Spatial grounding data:
[Start of Attachment]

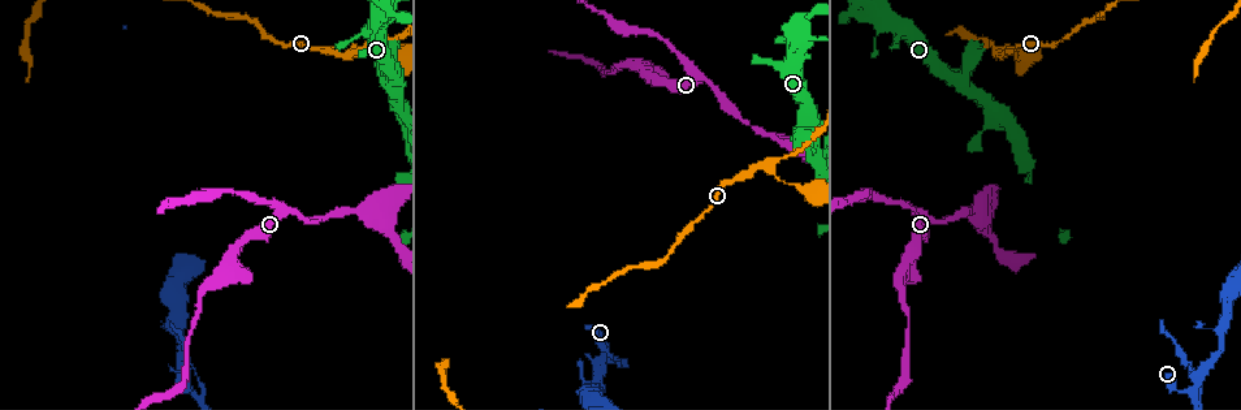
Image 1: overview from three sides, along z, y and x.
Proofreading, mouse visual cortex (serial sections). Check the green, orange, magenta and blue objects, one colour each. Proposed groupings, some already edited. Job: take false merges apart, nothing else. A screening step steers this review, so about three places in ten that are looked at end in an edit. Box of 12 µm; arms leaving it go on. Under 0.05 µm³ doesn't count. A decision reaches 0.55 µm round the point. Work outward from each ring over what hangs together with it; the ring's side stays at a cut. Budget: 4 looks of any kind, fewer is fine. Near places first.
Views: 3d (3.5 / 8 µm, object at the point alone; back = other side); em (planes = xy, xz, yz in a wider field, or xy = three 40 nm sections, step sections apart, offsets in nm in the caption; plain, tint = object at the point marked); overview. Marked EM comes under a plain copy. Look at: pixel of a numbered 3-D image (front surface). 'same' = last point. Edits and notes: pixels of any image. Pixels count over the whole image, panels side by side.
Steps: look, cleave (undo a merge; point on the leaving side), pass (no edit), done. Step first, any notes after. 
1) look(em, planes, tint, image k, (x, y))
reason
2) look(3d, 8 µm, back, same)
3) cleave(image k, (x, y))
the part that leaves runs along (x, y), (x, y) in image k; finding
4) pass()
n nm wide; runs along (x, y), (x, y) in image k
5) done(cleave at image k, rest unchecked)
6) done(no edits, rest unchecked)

[End of Attachment]

(The task)
Set down the lines from the one with "3) cleave(image k, (x, y))" through the end of the data above. Keep each exactly as written and add no other line.

(Expected answer)
3) cleave(image k, (x, y))
the part that leaves runs along (x, y), (x, y) in image k; finding
4) pass()
n nm wide; runs along (x, y), (x, y) in image k
5) done(cleave at image k, rest unchecked)
6) done(no edits, rest unchecked)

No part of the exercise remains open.